Nations searched their archives, some searched their souls — 20 set up Holocaust commissions — in an extraordinary re-examination of what happened during the Third Reich and what was still owed to its victims.

There’s plenty left to be done. A U.S. commission reports Tuesday to President Clinton on inadequacies in the American government’s handling of looted gold, art, and other assets that came under its control after the war. It will include recommendations for further work.

On Tuesday and Wednesday, Eizenstat hopes to finish negotiating an Austrian payment for stolen Jewish property.

On Thursday, he’ll try to complete a French plan to compensate families whose bank accounts were confiscated during the collaborationist Vichy regime.

“We’re in sort of an emergency mode … to conclude these last two negotiations under the wire,” Eizenstat said of the French and Austrian proposals.

Eizenstat steps down Saturday with the Clinton administration upon the inauguration of President-elect Bush. He has urged Colin Powell, the nominee for secretary of state nominee, to continue the State Department’s Holocaust office and push implementation of programs negotiated over the last few years but not yet paying money that was pledged.

The Bush transition team had no immediate comment on how it will handle the issue.

Eizenstat believes the exercise is unprecedented.

“The most important accomplishment was that it happened at all after the events had receded into the mist of history,” he said.

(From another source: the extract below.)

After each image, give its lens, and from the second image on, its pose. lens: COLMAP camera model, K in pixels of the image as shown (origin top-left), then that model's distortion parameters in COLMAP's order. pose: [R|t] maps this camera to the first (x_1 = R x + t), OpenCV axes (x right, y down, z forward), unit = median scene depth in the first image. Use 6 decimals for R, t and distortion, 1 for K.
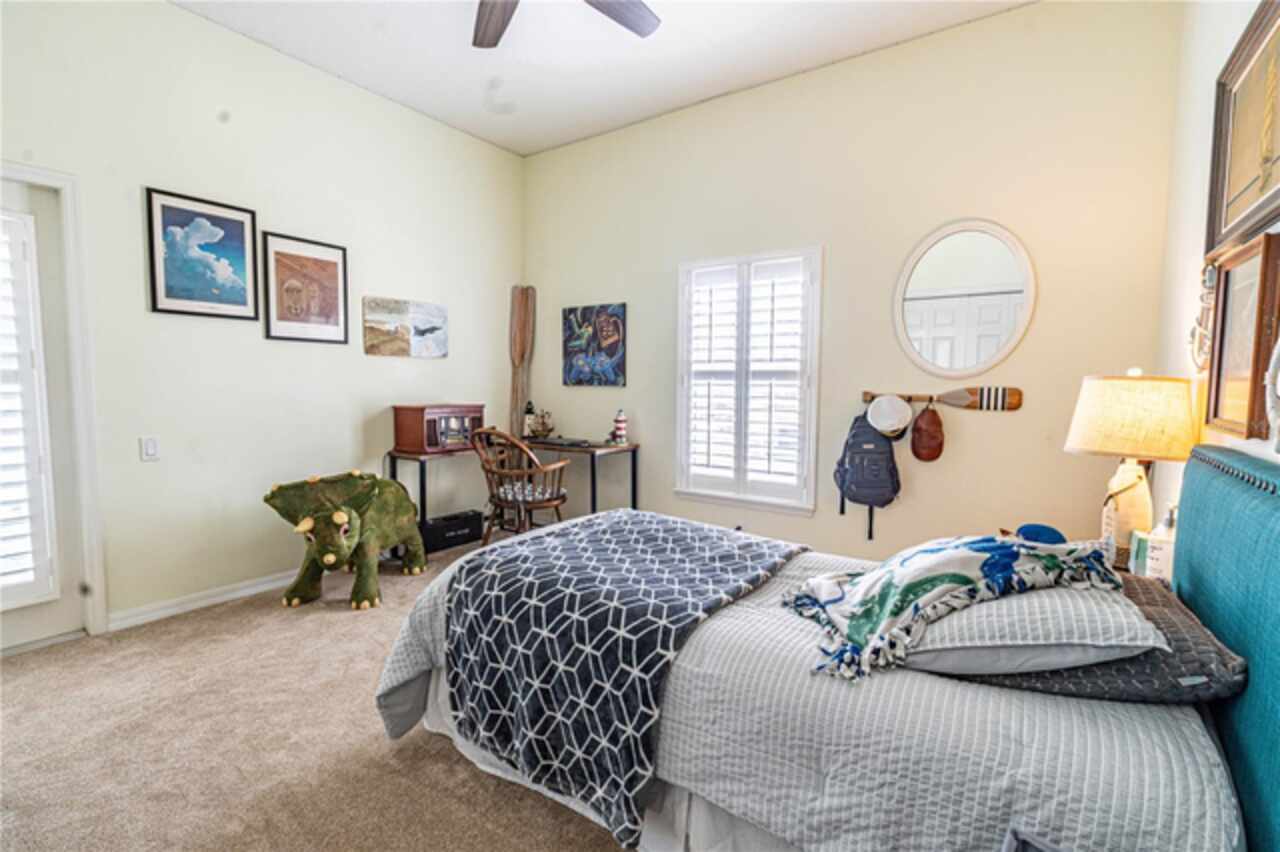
lens RADIAL K [[576.6, 0, 640.0], [0, 576.6, 426.0], [0, 0, 1]] dist [-0.001017, 0.000023]
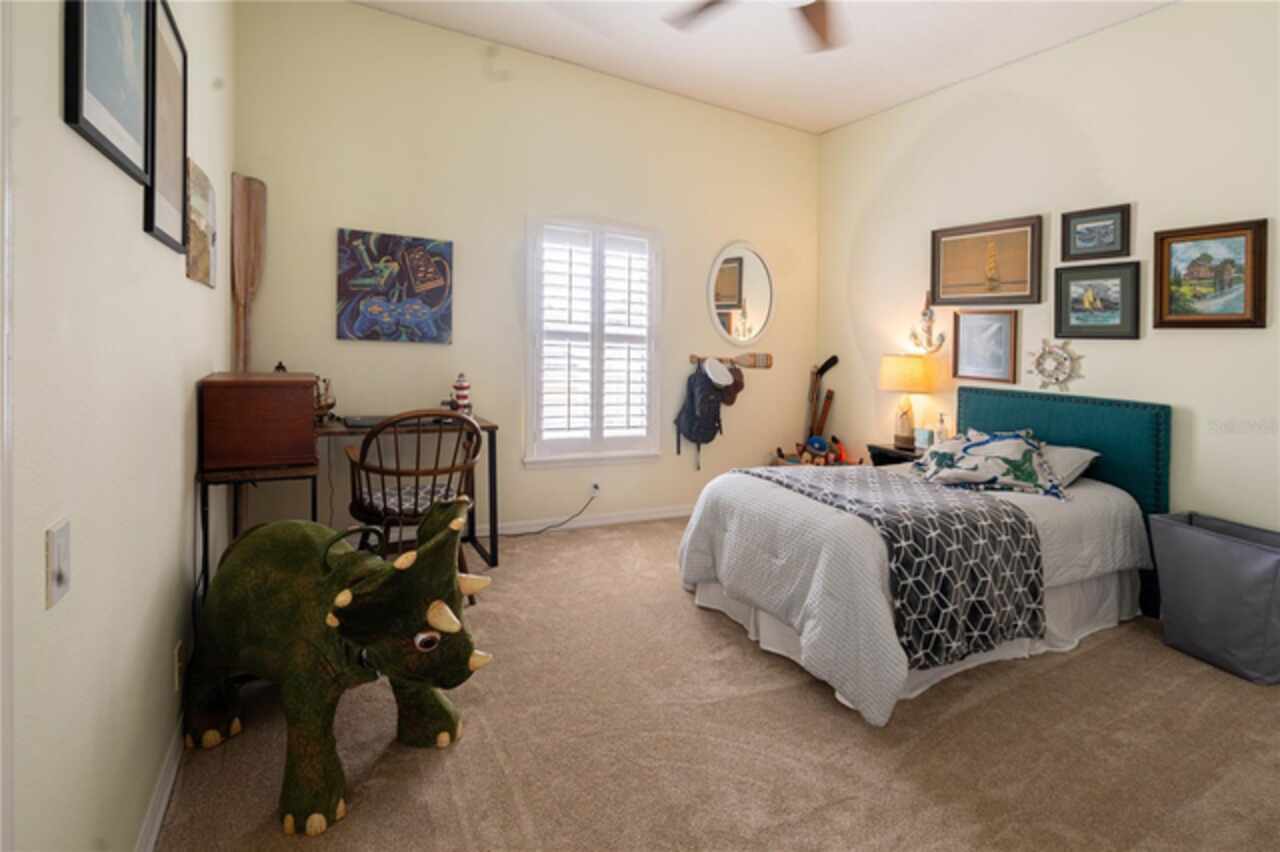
lens RADIAL K [[592.8, 0, 637.8], [0, 592.8, 358.1], [0, 0, 1]] dist [0.000491, 0.000082]
pose [[0.455076, -0.003012, 0.890448, -0.670388], [0.030274, 0.999469, -0.012092, -0.032100], [-0.889938, 0.032460, 0.454925, 0.402856]]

The United States took a lead in the effort as did the World Jewish Congress and the Conference for Jewish Material Claims Against Germany. U.S. lawyers assembled class action suits on behalf of survivors.

The new round of scrutiny and demand for payments was made possible partly by the end of the Cold War and release of long-secret documents. Renewed interest in World War II, growing attention to human rights and a host of other factors combined with long-silent victims finally talking about what they endured. Others made renewed demands to a world perhaps more ready to listen, advocates say.

The campaign was unwelcome in many quarters. Settlements were made in return for legal peace — the U.S. government promised to discourage its courts from entertaining future lawsuits.

The first big fight was the 1996 claim against Swiss banks, which eventually agreed to a $1.25 billion settlement.

The case tarnished Switzerland’s reputation as a neutral wartime country that had helped save Jews, adding revelations that its banks profited from the Holocaust by keeping assets of slain Jews, acting as Hitler’s banker and trafficking in plundered gold.

“It was like throwing a pebble into the pond and having the ripples go out,” said Greg Bradsher, the National Archives’ lead historian on Holocaust-era issues. “People researching Swiss banks were the ones who stumbled on things about Ford and slave labor” — bolstering a lawsuit against Ford Motor Co.’s wartime German subsidiary and others that used concentration camp labor for little or no pay.

Eventually, Germany and Austria and their corporations agreed to compensate forced laborers and European insurance companies agreed to address dormant policies of those who died in the Holocaust. Though Austria and Germany had paid other postwar compensation, it was judged to be insufficient or to have left out certain categories of victims.